Search code examples
pythonpython-itertools

Explore all possible BOOLEAN combinations of variables


I have a list: [A,B,C] and I want to explore all possible logic combinations. I have got as far as generating:

[A,AND,B,AND,C]
[A,AND,B,OR,C]
[A,OR,B,AND,C]
[A,OR,B,OR,C]
[A,AND,C,OR,B]

This was partially achieved using the following:

def get_macro_comb(keys):
    all_comb = []
    for combination in itertools.product(BOOL, repeat=get_needed_bool(keys)):
        all_comb.append(combination)
    expanded_list = list(set(all_comb))
    
    all_aud = []
    for boo in expanded_list:
        aud = [x for x in chain(*zip_longest(keys, boo)) if x is not None]
        all_aud.append(aud)
    return all_aud


def get_needed_bool(l):
    needed_bool = len(l) -1
    return needed_bool
    
BOOL = ['AND','OR']
full_aud = []
for comb in get_macro_comb(['A','B','C']):
    aud = ' '.join(comb)
    full_aud.append(comb)

and I want to group this for a query, so taking the second example I want:

(A AND B) OR C
A AND (B OR C)

and I want this generalised to n items in a list.

I have only managed to think of a bullish approach:

x =['A','AND','B','OR','C']
aud = '({})'.format(' '.join(x[i-1:i+2]))
rest_aud = ' '.join(x[i+2:])
aud = aud + ' ' + rest_aud
print(aud)

aud = '({})'.format(' '.join(x[i+1:]))
rest_aud = ' '.join(x[i-1:i+1])
aud =  rest_aud + ' ' + aud
print(aud)

which returns:

(A AND B) OR C
A AND (B OR C)

clearly non-generalisable


Solution

  • If you include permutations of the symbols (e.g. "A OR B AND C" ... "A AND C OR B"), implement operator precedence (i.e.

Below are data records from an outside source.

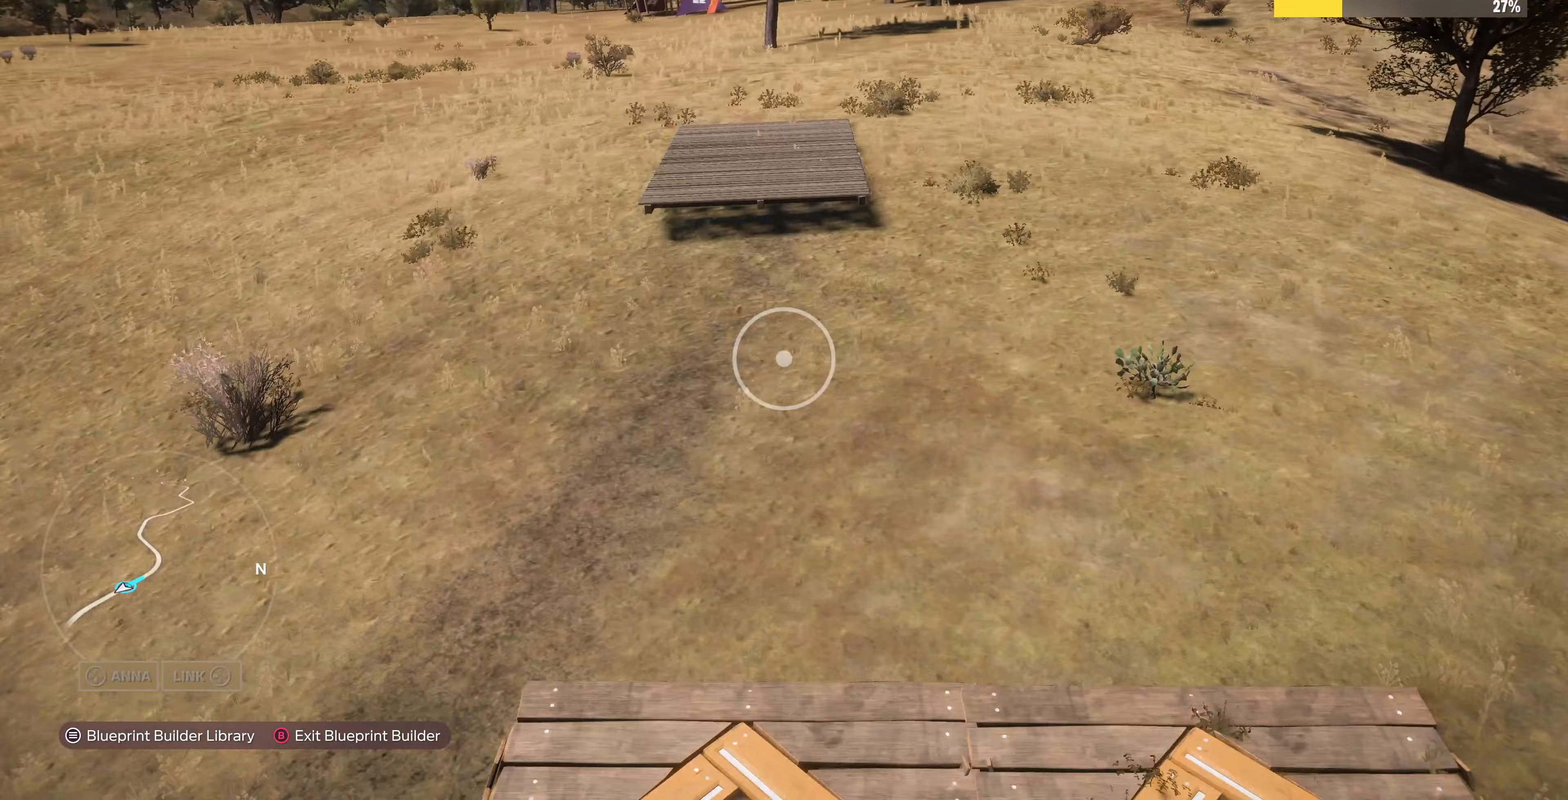
{"buttons": ["SQUARE"], "left_stick": "up-left", "right_stick": "center", "events": [[33, "right_stick", "up"], [433, "right_stick", "center"], [467, "SQUARE", "down"]]}
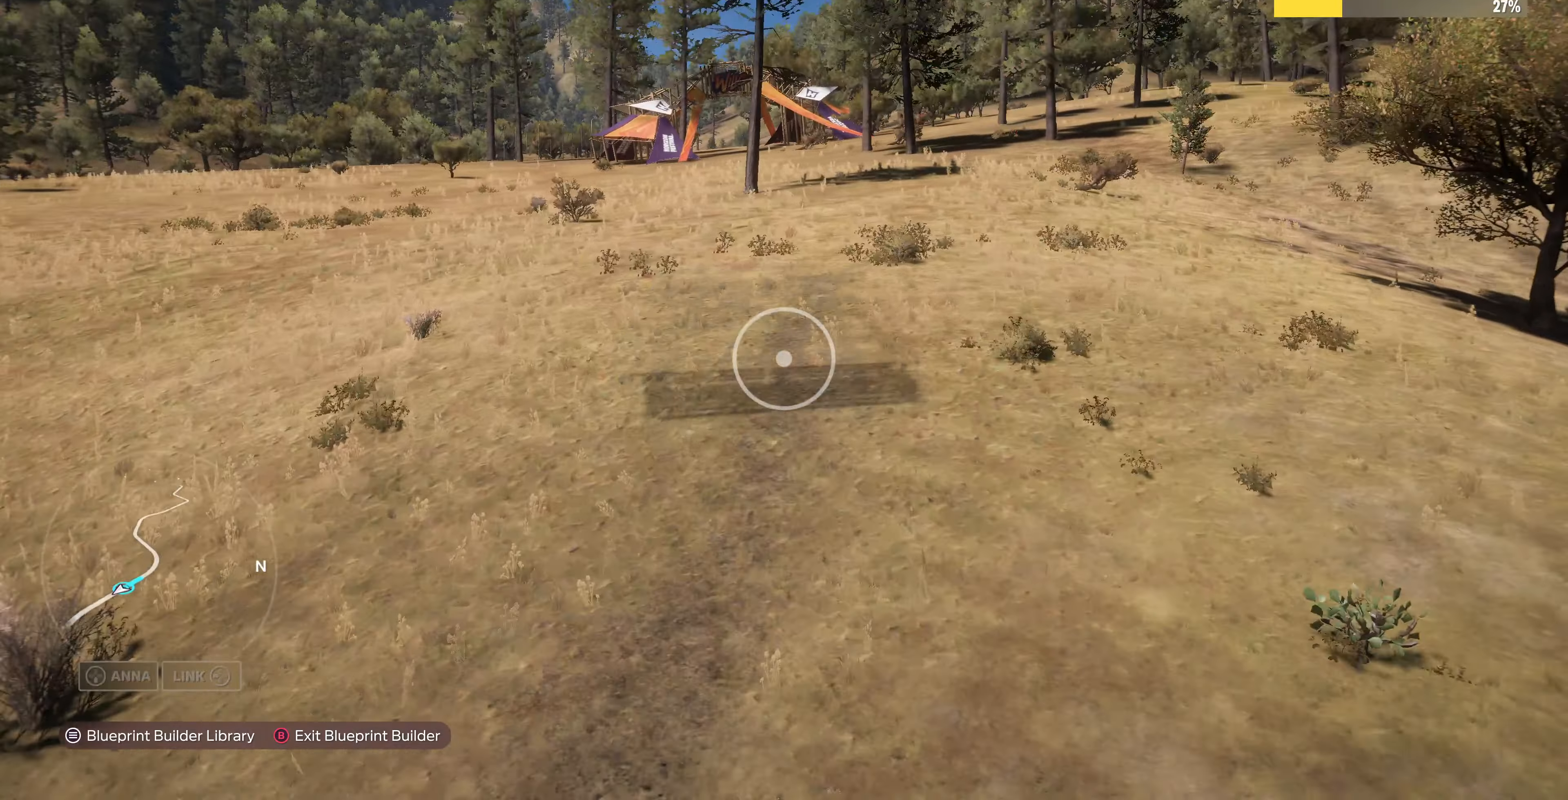
{"buttons": ["L2"], "left_stick": "down-left", "right_stick": "down-right", "events": [[100, "SQUARE", "up"], [100, "left_stick", "left"], [233, "left_stick", "down-left"], [233, "right_stick", "down-right"], [467, "L2", "down"]]}
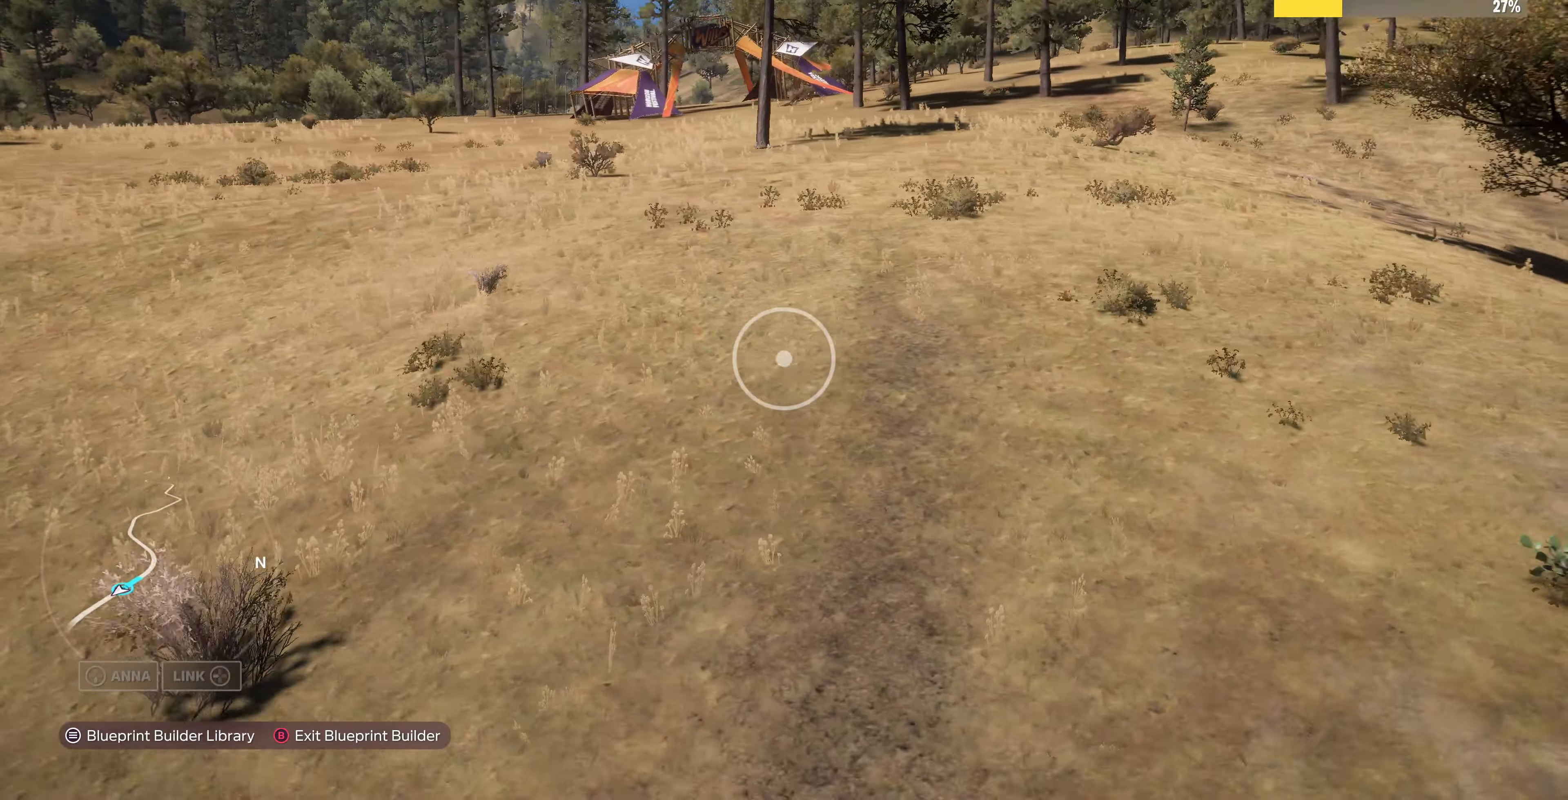
{"buttons": [], "left_stick": "down-left", "right_stick": "right", "events": [[300, "right_stick", "right"], [467, "L2", "up"]]}
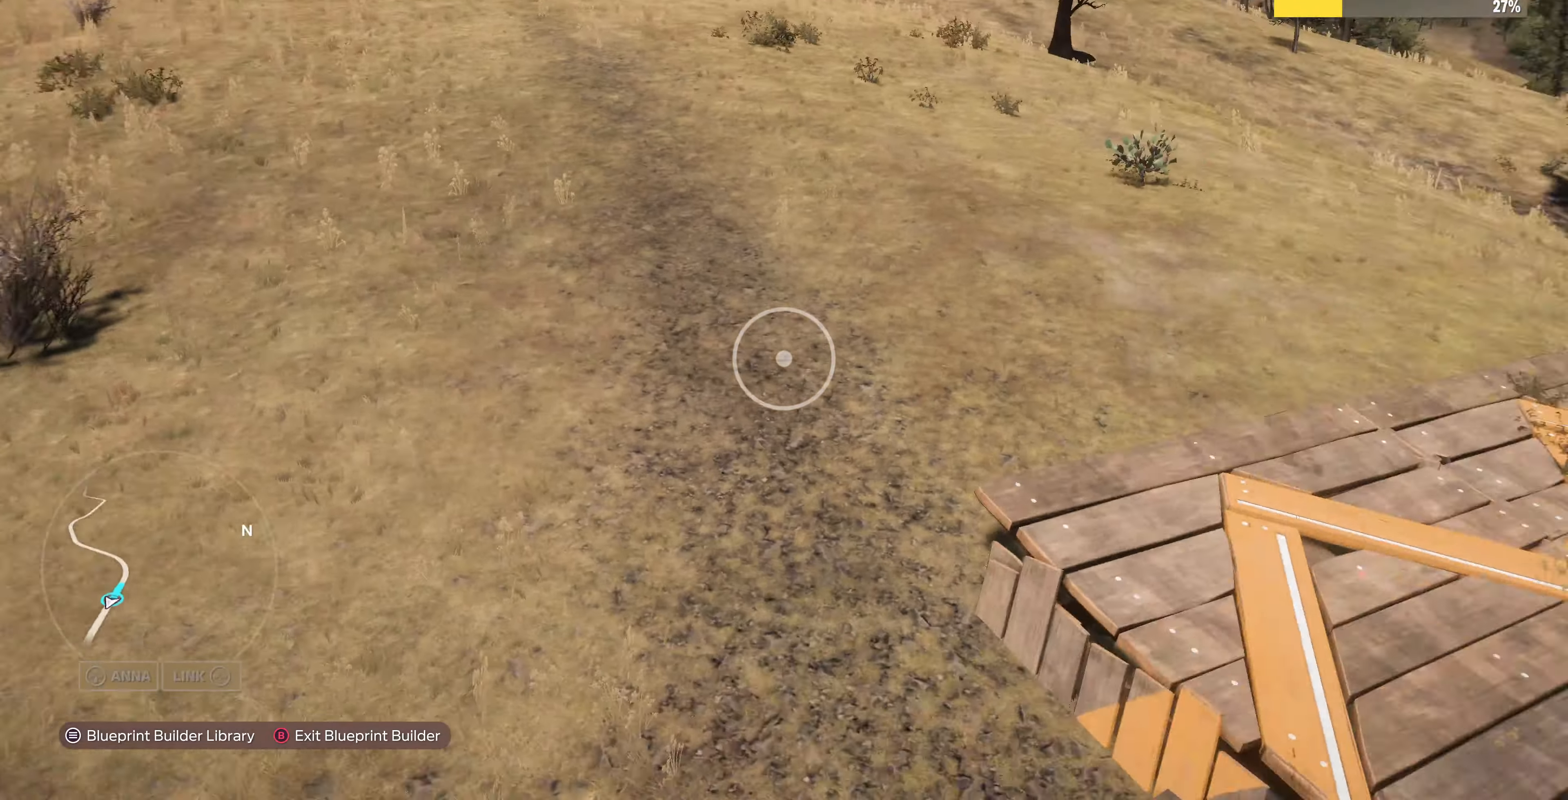
{"buttons": [], "left_stick": "down-right", "right_stick": "right", "events": [[133, "right_stick", "center"], [267, "left_stick", "down"], [267, "right_stick", "right"], [500, "left_stick", "down-right"]]}
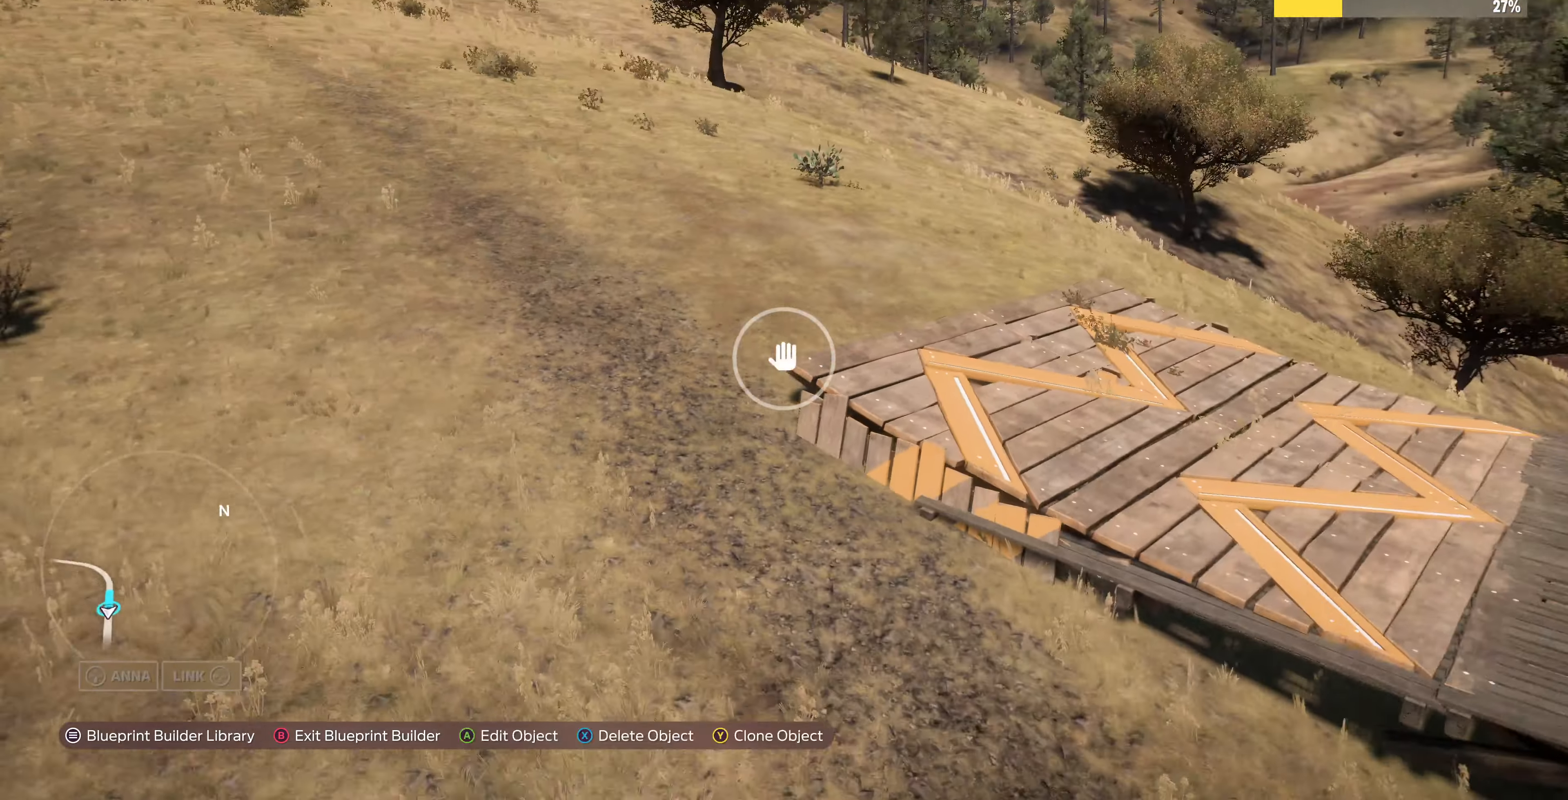
{"buttons": [], "left_stick": "down-right", "right_stick": "center", "events": [[200, "right_stick", "center"]]}
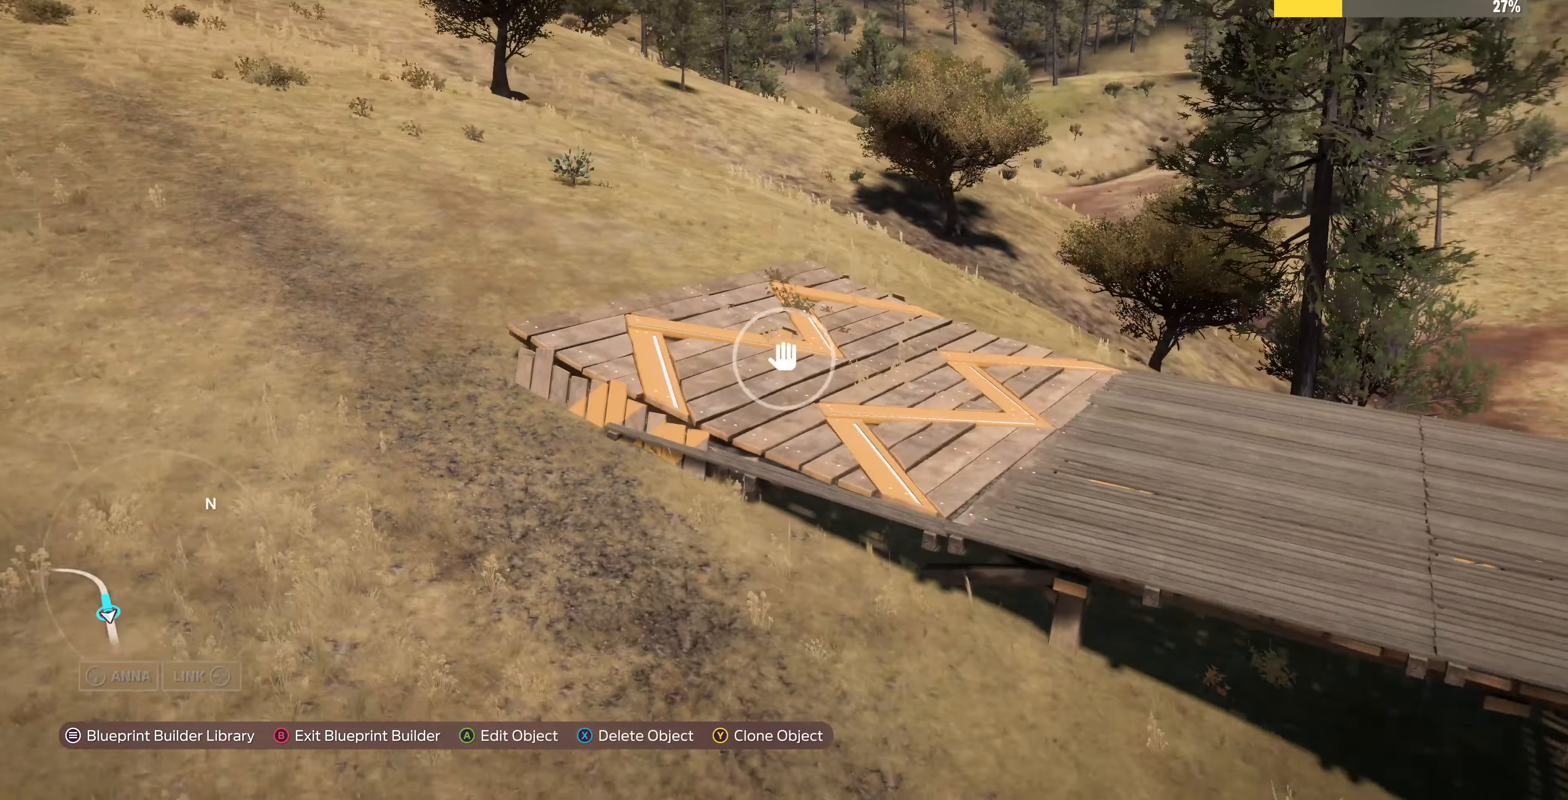
{"buttons": [], "left_stick": "right", "right_stick": "center", "events": [[67, "left_stick", "right"]]}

AND before OR) and want to exclude formulation that produce the same True/False result for every input pattern, the logic can get quite complex:

    Here's my take on it:

    • I first view the operations as a binary tree which recursively combines a left and right side either with an OR or an AND operator.
    • To implement permutations, the left side is formed of the powerset of combinations that use half of the values or less (with the right side using the remaining values
    • I only use up to half of the values on the left side because if I used more than half, then the right side would contain combinations that have already been seen on the left, and since OR and AND are commutative, those additional distributions would only produce expressions that are equivalent
    • When the number of symbols is even and both sides are equal sized, avoiding the mirroring distributions is handled using a set where the leftside combinations are stored and excluded from being used on the right side
    • Still this will produce equivalent expressions that need to be excluded from the result
    • Because of the recursive nature of the approach, I use a cache so that combinations of symbols are only computed once

    This function tests if two expressions are equivalent. It does so by feeding each expression with all combinations of True/False patterns and evaluating them to compare results. If the two expressions produce the same result for all patterns, then they are equivalent.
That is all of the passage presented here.